I've fallen off your lawn, and I can't get up.
Also, this company does not do "gene-sequencing" as the summary states, but it instead goes "genome sequencing". This is a huge difference. (For those unfamiliar with the terms - genes are the relatively small stretches of DNA that encode for a specific protein that span hundreds of nucleotides, whereas the genome is the total set of all DNA that goes into the organism and stretches for millions of nucleotides in bacteria to billions of nucleotides in humans.)

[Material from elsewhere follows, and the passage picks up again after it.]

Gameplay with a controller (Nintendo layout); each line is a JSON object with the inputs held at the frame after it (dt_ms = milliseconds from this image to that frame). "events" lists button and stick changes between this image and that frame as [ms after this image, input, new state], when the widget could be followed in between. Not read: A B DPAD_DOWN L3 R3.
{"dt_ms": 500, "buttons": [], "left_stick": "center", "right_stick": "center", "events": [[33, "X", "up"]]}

454's technology is able to sequence almost all of a bacteria in a matter of days. (I say "almost all" because of very specific technical/biological considerations more complicated than I wish to explain.) To get to a comparable point with traditional sequencing, it would take months.
I would think giving the Wall Street Journal the "Melvin T. Shit-out-of-luck Investor Best Newspaper to Wipe Your Ass With and Live Under" Award would be a great contribution to journalism.
The world's burning. Moped Jesus spotted on I50. Details at 11.
...I wouldn't be surprised if these "454 Life Sciences" guys have patents on pieces of the human genome, a growing evil practice among corporations. (The WSJ wouldn't care about niggling little ethical issues like that.)
Do they?
Is there a site that shows who "owns" what pieces of the human genome?
With spending like this, exactly what are "conservatives" conserving?